Voor zover in de tenlastelegging taal- en/of schrijffouten voorkomen, zal het hof deze verbeterd lezen. De verdachte wordt daardoor niet in de verdediging geschaad.

Vonnis waarvan beroep

Ter terechtzitting in hoger beroep is gebleken dat de inleidende dagvaarding niet op correcte wijze is betekend. De politierechter heeft verstek verleend tegen de niet verschenen verdachte en hem veroordeeld ter zake van het ten laste gelegde feit. Nu de verdachte niet op de hoogte was van de terechtzitting in eerste aanleg heeft de politierechter naar het oordeel van het hof ten onrechte verstek verleend tegen de niet verschenen verdachte.
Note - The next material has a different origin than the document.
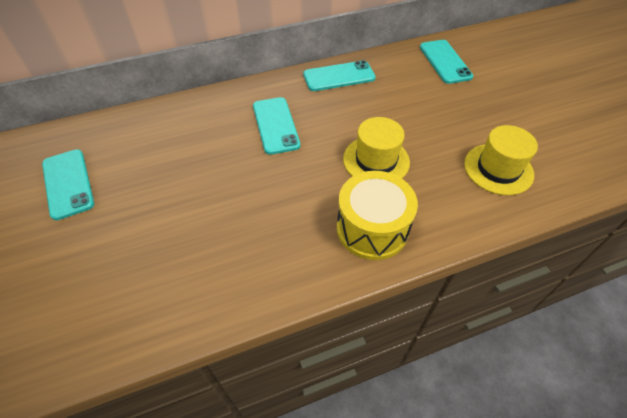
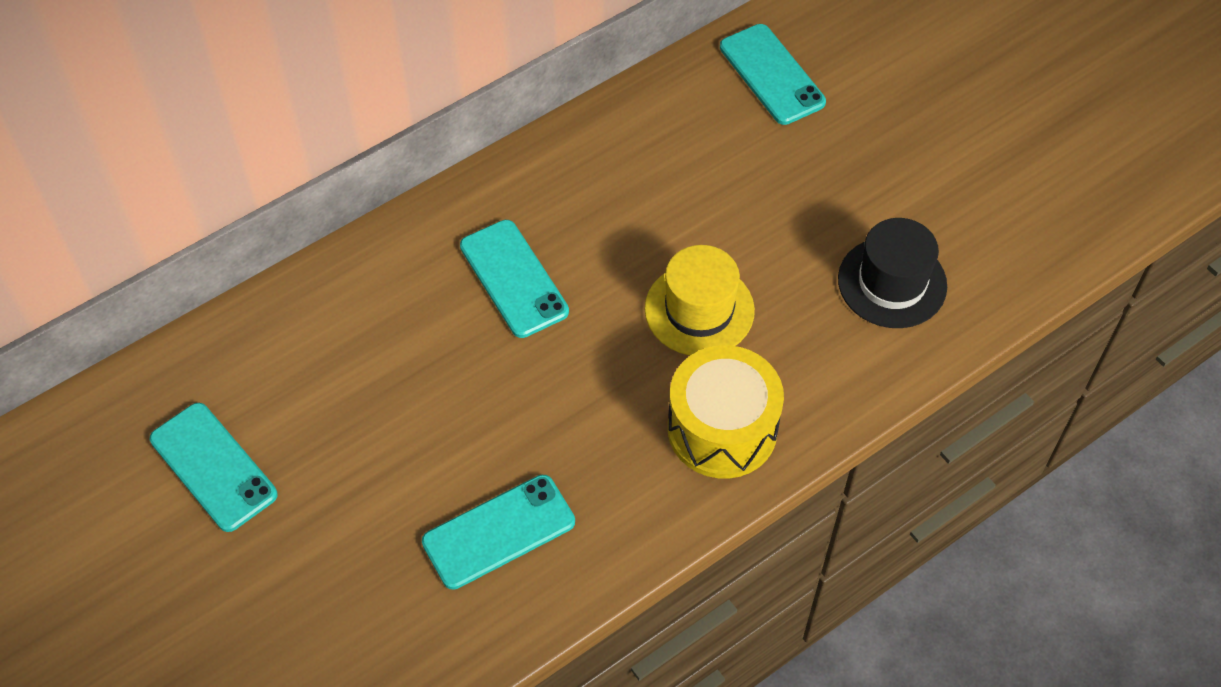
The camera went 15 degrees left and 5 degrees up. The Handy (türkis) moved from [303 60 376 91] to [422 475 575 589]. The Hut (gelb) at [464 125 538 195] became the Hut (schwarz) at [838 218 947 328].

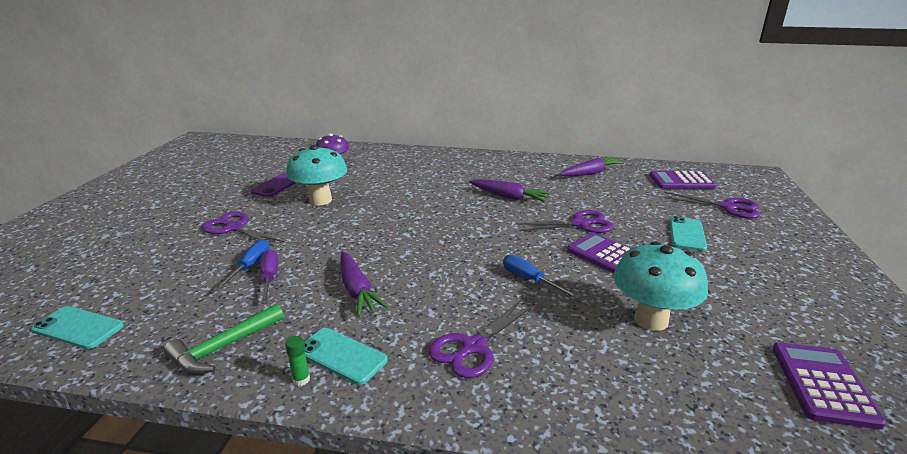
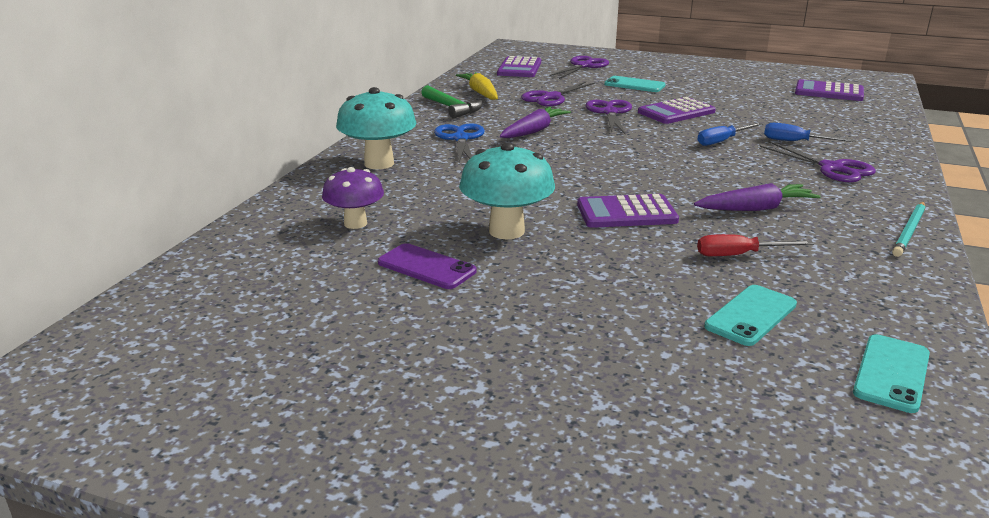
The camera went 80 degrees left and 0 degrees up. The Karotte (lila) at [560 157 624 176] became the Karotte (gelb) at [456 72 498 100]. The Schere (lila) moved from [202 211 285 247] to [521 82 596 106]. The Schraubenzieher (blau) moved from [213 240 270 291] to [764 123 856 142]. The Pilz (türkis) moved from [613 241 708 331] to [336 87 417 169]. The Schraubenzieher (lila) at [260 250 278 304] became the Schraubenzieher (rot) at [697 234 814 256]. The Hammer (grün) moved from [164 304 284 374] to [421 85 483 119]. The Handy (türkis) moved from [304 328 388 385] to [704 285 797 346]. The Klebestift (grün) at [285 336 310 386] was replaced by the Bleistift (türkis) at [892 202 925 257]. The Schere (blau) at [434 123 485 163] appeared. The Taschenrechner (lila) at [577 194 679 228] appeared.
De politierechter had in eerste aanleg ter terechtzitting niet mogen toekomen aan de behandeling ten gronde omdat de verdachte bij het onderzoek ter terechtzitting niet is verschenen, terwijl hij niet op de bij de wet voorgeschreven wijze op de hoogte is gebracht van de dag van de terechtzitting en zich evenmin een omstandigheid heeft voorgedaan waaruit voortvloeit dat die dag hem bekend was.
Het hof zal het vonnis waarvan beroep vernietigen en de zaak - zoals ter terechtzitting in hoger beroep is verzocht door de verdediging - op grond van artikel 422a, eerste lid, van het Wetboek van Strafvordering terugwijzen naar de rechtbank Amsterdam.

BESLISSING

Het hof:
Vernietigt het vonnis waarvan beroep en doet opnieuw recht:
Wijst de zaak terug naar de politierechter in de rechtbank Amsterdam, teneinde met inachtneming van dit arrest recht te doen.
Dit arrest is gewezen door de meervoudige strafkamer van het gerechtshof Amsterdam, waarin zitting hadden mr. F.A. Hartsuiker, mr. N.A. Schimmel en mr. A.M. Ruige, in tegenwoordigheid van
S.E.F. Rahimbaks, griffier, en is uitgesproken op de openbare terechtzitting van dit gerechtshof van
14 juni 2017.
Mr. A.M. Ruige is buiten staat dit arrest mede te ondertekenen.